» Tâches à faire
(1) Dans l'extrait sur le père Joseph, quel est, selon A.V.S., le plus grand risque qu'il a couru ?
(2) Dans la liste, reproduis à l'identique le passage qui va de la ligne contenant « provided here: 1.44 » jusqu'à la ligne contenant « The clock reads 6.11.09 », ces deux lignes comprises.

A.V.S. : Qui a aidé qui ? Je pense qu’il est difficile pour nous de le savoir, dans la mesure où nous avons été témoins, vous, moi et d’autres, de cette osmose tellement extraordinaire entre le père Joseph et les familles. On ne savait vraiment pas qui aidait qui. Etait-ce lui qui aidait les familles ou l’inverse ? Il est allé de l’avant, il était la parole, il savait qu’il traduisait tout ce dont les plus pauvres rêvent. Mais il ne savait pas à l’avance – et c’est là le plus grand risque qu’il a couru – si les familles allaient oser marcher. Elles voulaient marcher, elles rêvaient de marcher, c’était certain, mais allaient-elles oser ? Et si elles avaient pris peur, le Mouvement n’aurait pas pu prendre naissance. Mais, courageusement, les familles se sont approprié les instruments que le père Joseph créait avec elles : ces petits programmes préscolaires, les pré-écoles, les pivots culturels. Et les familles ont montré qu’elles faisaient partie de l’humanité. Car il n’est pas possible qu’on considère que l’humanité soit capable à un moment donné, dans certaines conditions, de créer un sous-produit, un sous-humain.

Tout homme est une chance pour les autres

Or c’était ça qu’on entendait tous les jours, que le père Joseph entendait tous les jours : « Des asociaux, » enfin tout le vocabulaire que vous connaissez. C’était un peu moins que des hommes, des « infra », des hommes qui ne sont plus tout à fait des êtres humains. Et le père Joseph disait toujours : « ça c’est une offense faite à l’homme et une offense faite à Dieu. » Il ne pouvait le supporter et tout ce qu’il a fait dans sa vie, avec nous qui avons marché avec lui, devait permettre aux familles de montrer que c’était faux. Qu’elles étaient, comme il disait, habitées d’esprit, capables et appelées à agir pour le bien de tous. Et quand il rappelait qu’elles pouvaient agir pour le bien de tous, ce n’était pas pour faire en sorte que les casseroles soient toutes propres et bien rangées ou que les enfants soient bien habillés pour aller à l’école… C’était affirmer qu’elles devaient collaborer à la paix, aux Droits de l’homme, contribuer à un monde de l’avenir comme nous en rêvons tous ensemble. C’est toute la signification de l’action du père Joseph.

Du public : Il y a une certaine inégalité dans le traitement de la misère. On peut être exclu de l’aide avec ces simples mots : « Il y a plus malheureux que vous ! » Je demanderais donc que les critères d’aide soient moins exigeants et que l’on soit plus attentif à la pauvreté.

M.S. : Vous voulez intervenir ?

A.V.S. : Est-ce que vous seriez d’accord avec cette idée du père Joseph que l’on ne s’en sort pas seul et que chacun de nous, riche ou pauvre, doit continuellement être attentif à celui qui est plus pauvre que soi ? C’est là-dessus que le père Joseph a créé un accord tellement extraordinaire entre les familles du Quart Monde. Nous ne sommes pas là pour nous-mêmes, mais pour celui qui n’est pas encore là. Nous sommes là pour celui qui sera oublié, car il est sûr que demain quelqu’un sera oublié.

» Données fournies
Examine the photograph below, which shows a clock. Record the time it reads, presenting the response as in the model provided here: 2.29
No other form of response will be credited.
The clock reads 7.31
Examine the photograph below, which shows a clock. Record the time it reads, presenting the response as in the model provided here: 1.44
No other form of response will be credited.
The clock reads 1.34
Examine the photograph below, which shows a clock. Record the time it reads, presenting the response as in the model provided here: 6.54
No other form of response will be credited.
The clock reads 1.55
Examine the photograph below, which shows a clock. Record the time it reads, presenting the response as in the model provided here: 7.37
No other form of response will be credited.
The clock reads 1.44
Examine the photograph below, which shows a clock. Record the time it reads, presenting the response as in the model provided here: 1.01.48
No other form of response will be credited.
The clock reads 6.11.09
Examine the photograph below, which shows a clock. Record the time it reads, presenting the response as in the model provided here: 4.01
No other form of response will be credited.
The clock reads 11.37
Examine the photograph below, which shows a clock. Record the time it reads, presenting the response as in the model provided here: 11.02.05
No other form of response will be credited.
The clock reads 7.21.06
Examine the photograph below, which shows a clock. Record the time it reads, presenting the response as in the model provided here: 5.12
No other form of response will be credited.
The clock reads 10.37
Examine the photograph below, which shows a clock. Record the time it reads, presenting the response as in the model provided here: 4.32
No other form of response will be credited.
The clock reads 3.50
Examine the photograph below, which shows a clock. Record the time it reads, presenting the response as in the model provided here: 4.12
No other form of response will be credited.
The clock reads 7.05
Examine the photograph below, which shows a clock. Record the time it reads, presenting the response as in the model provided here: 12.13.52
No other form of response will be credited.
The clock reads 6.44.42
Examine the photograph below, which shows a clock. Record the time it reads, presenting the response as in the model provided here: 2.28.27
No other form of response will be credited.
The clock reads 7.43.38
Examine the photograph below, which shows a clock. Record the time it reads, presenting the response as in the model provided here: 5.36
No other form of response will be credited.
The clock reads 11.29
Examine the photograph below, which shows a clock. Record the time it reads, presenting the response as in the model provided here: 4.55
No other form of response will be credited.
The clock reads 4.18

» Réponses attendues
(1) Il ne savait pas à l'avance si les familles allaient oser marcher.

(2)
Examine the photograph below, which shows a clock. Record the time it reads, presenting the response as in the model provided here: 1.44
No other form of response will be credited.
The clock reads 1.34
Examine the photograph below, which shows a clock. Record the time it reads, presenting the response as in the model provided here: 6.54
No other form of response will be credited.
The clock reads 1.55
Examine the photograph below, which shows a clock. Record the time it reads, presenting the response as in the model provided here: 7.37
No other form of response will be credited.
The clock reads 1.44
Examine the photograph below, which shows a clock. Record the time it reads, presenting the response as in the model provided here: 1.01.48
No other form of response will be credited.
The clock reads 6.11.09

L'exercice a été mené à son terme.